County makes two polling location changes
Two voting precincts in Franklin County are on the cusp of changes after the Franklin County Commission meeting Monday.
Commissioners voted unanimously to change the name of Precinct 19 – located at Cornerstone Fellowship on Highway 243 and formerly located at East Franklin Junior High School – from the East Franklin/Trapptown polling location to Churntown.
In a separate change, the commission also voted unanimously to move the Vina voting location from the fire department to the community center.
In the matter of the proposed name change to Churntown, Commission Chairman Barry Moore said some citizens in that area of the county were uncertain of their voting location, and commissioners determined East Franklin/Trapptown did not accurately represent the location of those citizens.
“That is the Churntown community right there,” said Moore. “We’re just wanting to clarify that as a Churntown voting precinct.”
Commissioner Chris Wallace, who is the commission representative for that area of the county, said he agreed the change was needed and would help clear up any confusion for voters.
With the change approved by commissioners, Moore will draw up a resolution to send to the Alabama Secretary of State’s office, where election system officials will acknowledge and formalize the change.
In Vina, where the polling place has been located at the Volunteer Fire Department, Moore said citizens had expressed concerns about vehicles blocking in fire trucks – and what that might mean should an emergency arise on an electing day.
“The VFD has been more than accommodating. They’re not asking for the change,” Moore said. “But people do get in there and block the fire trucks in, and if something were to ever happen…”
Commissioners backed the citizens’ suggestion to move the polling place to the community center – barely a stone’s throw away from the VFD.
“The building they are going to move it to is just right across the parking lot, more or less,” said Commissioner David Hester, who represents Vina. “I think it’s a good move. If it was one of our houses on fire in the Vina community, and we had an emergency, and those trucks couldn’t get out until you said, ‘Hey, who owns this Chevrolet?’” – it would certainly be a less-than-ideal situation, Hester emphasized.
Moore said the community center is an ideal spot for the polling location in Vina – heated and air conditioned and easily accessible – and “we don’t have to go through a legislative act or anything because its staying in the precinct.”

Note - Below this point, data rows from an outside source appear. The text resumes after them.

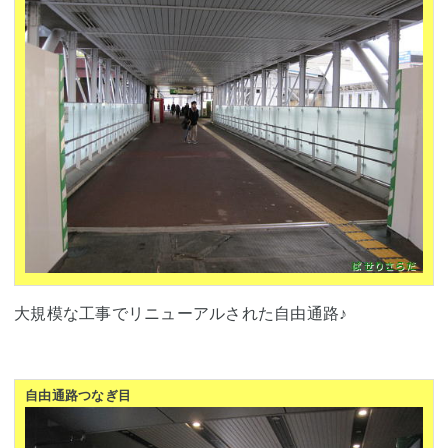
大規模な工事でリニューアルされた自由通路♪
自由通路つなぎ目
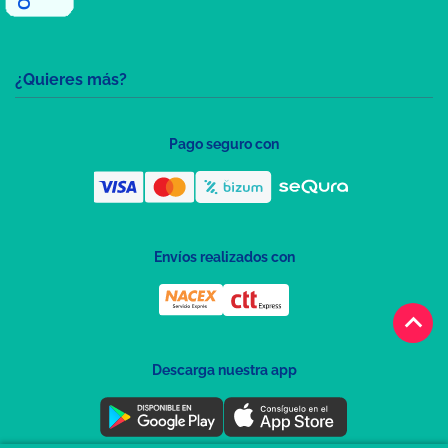
¿Quieres más?
Pago seguro con
Envíos realizados con
keyboard_arrow_up
Descarga nuestra app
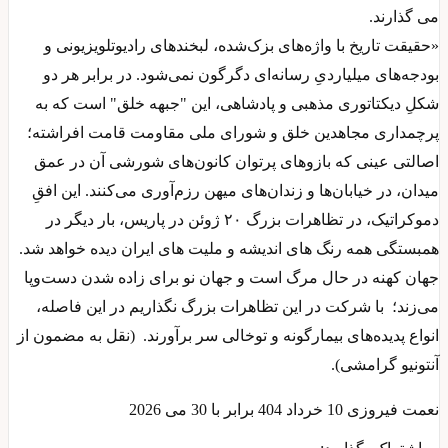
می گذارند.
«حقیقت تاریخ با واژه‌های بزک‌شده، لبخندهای رادیوتلویزیونی و
بودجه‌های میلیاردیِ رسانه‌ای دگرگون نمی‌شود. در برابر هر دو
شکلِ دیکتاتوری مذهبی و پادشاهی، این "جبهه خلق" است که به
پرچمداری مجاهدین خلق و شورای ملی مقاومت قامت افراشته؛
اصالتی عینی که بازوهای پرتوان کانون‌های شورشی آن در عمق
میدان، در خیابان‌ها و زندان‌های میهن رزم‌آوری می‌کنند. این افقِ
دموکراتیک، در تظاهرات بزرگ ۲۰ ژوئن در پاریس، بار دیگر در
همبستگی همه رنگ های اندیشه و ملیت های ایران دیده خواهد شد.
جهان کهنه در حال مرگ است و جهان نو برای زاده شدن دست‌وپا
می‌زند؛ با شرکت در این تظاهرات بزرگ نگذاریم در این فاصله،
انواع پدیده‌های بیمارگونه و توخالی سر بر‌آورند. (نقل به مضمون از
آنتونیو گرامشی).
نعمت فیروزی 10 خرداد 404 برابر با 30 می 2026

Vina VFD Chief Michael Moomaw said while he can see a downside to the move – namely because it will tie up the community center on election days when it could be used for other purposes – he understands the commission’s reasons and can see the plus side as well.
“It’s going to free up the fire tucks because we have people blocking the doors, and that hinders us when we get a call,” Moomaw said. And although that hasn’t happened often – “We’ve been very fortunate; we might have had one or two calls” – Moomaw added he knows on those rare occasions, “the smoke off the trucks is a hindrance to the people working inside there.”
The next election day will be in March 2020, which will feature a number of local elections on the ballot and will also be presidential primary. Moore said both precinct changes will be complete well before that time.